“He, he, he, Sir, you have so pleasant a vein,” said the little Don, in a sharp shrill voice. “But it has been all done, Sir, by one man; all of it collected by me, simple as I stand.”
“Simple, indeed,” quoth Tarleton; “and how gets on the fiddle?”
“Bravely, Sir, bravely; shall I play you a tune?”
“No, no, my good Don; another time.”
“Nay, Sir, nay,” cried the antiquarian, “suffer me to welcome your arrival properly.”
And, forthwith disappearing, he returned in an instant with a marvellously ill-favoured old fiddle. Throwing a penseroso air into his thin cheeks, our Don then began a few preliminary thrummings, which set my teeth on edge, and made Tarleton put both hands to his ears. Three sober-looking citizens, who had just sat themselves down to pipes and the journal, started to their feet like so many pieces of clockwork; but no sooner had Don Saltero, with a degage air of graceful melancholy, actually launched into what he was pleased to term a tune, than a universal irritation of nerves seized the whole company. At the first overture, the three citizens swore and cursed, at the second division of the tune, they seized their hats, at the third they vanished. As for me, I found all my limbs twitching as if they were dancing to St.
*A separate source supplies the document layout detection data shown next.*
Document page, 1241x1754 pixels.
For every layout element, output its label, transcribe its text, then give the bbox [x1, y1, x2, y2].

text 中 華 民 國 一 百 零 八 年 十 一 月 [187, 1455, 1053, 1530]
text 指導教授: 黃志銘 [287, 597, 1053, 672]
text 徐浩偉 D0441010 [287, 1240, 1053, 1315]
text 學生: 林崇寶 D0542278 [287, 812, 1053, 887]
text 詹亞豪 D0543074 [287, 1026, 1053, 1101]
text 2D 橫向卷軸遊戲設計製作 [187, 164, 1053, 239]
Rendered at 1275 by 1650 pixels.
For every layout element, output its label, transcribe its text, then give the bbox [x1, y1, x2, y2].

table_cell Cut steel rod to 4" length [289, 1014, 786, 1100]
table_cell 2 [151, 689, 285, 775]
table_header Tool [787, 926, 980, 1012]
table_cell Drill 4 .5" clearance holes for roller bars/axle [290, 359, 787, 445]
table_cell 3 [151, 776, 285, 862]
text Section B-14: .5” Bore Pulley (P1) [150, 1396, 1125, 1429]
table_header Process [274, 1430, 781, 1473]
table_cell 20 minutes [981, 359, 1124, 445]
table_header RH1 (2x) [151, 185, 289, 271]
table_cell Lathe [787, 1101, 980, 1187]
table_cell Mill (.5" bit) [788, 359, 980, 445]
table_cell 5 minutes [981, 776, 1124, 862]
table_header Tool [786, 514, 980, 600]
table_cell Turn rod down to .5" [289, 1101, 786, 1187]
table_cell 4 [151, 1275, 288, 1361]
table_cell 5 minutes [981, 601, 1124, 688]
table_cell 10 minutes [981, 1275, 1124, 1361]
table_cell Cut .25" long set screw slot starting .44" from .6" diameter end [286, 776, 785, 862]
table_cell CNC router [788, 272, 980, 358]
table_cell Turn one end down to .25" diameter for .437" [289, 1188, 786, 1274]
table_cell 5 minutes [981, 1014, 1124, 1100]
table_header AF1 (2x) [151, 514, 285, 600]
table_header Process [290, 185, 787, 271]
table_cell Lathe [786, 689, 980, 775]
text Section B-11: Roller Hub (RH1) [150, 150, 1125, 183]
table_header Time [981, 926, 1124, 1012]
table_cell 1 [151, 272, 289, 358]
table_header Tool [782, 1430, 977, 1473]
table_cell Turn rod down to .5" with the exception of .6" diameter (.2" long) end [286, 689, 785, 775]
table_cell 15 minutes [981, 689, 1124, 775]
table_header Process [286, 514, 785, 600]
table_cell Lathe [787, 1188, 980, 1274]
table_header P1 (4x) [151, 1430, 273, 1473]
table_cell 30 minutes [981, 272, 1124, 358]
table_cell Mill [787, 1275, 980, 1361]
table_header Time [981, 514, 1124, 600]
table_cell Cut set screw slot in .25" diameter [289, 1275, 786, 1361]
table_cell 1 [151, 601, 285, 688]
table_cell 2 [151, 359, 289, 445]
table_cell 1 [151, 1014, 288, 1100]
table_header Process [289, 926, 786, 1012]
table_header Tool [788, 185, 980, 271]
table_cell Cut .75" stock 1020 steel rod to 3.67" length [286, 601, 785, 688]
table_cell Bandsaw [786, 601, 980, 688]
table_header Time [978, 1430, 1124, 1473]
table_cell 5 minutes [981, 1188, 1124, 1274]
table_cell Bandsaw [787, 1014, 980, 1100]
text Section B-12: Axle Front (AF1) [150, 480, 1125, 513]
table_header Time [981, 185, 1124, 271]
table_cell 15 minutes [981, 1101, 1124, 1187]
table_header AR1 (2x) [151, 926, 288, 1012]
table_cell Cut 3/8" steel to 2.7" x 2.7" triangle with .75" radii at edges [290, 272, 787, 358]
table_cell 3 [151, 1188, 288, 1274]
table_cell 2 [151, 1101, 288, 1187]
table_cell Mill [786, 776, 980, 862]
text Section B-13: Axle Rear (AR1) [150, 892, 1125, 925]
Vitus’s music; the very drawers disappeared; the alligator itself twirled round, as if revivified by so harsh an experiment on the nervous system; and I verily believe the whole museum, bull, wings, Indian canoe, and Calmuc Tartar, would have been set into motion by this new Orpheus, had not Tarleton, in a paroxysm of rage, seized him by the tail of the coat, and whirled him round, fiddle and all, with such velocity that the poor musician lost his equilibrium, and falling against a row of Chinese monsters, brought the whole set to the ground, where he lay covered by the wrecks that accompanied his overthrow, screaming and struggling, and grasping his fiddle, which every now and then, touched involuntarily by his fingers, uttered a dismal squeak, as if sympathizing in the disaster it had caused, until the drawer ran in, and, raising the unhappy antiquarian, placed him on a great chair.
“O Lord!” groaned Don Saltero, “O Lord! my monsters—my monsters—the pagoda—the mandarin, and the idol where are they?—broken—ruined— annihilated!”
“No, Sir; all safe, Sir,” said the drawer, a smart, small, smug, pert man; “put ‘em down in the bill, nevertheless, Sir. Is it Alderman Atkins, Sir, or Mr. Higgins?”
“Pooh,” said Tarleton, “bring me some lemonade; send the pagoda to the bricklayer, the mandarin to the surgeon, and the idol to the Papist over the way! There’s a guinea to pay for their carriage. How are you, Don?”
“Oh, Mr. Tarleton, Mr. Tarleton! how could you be so cruel?”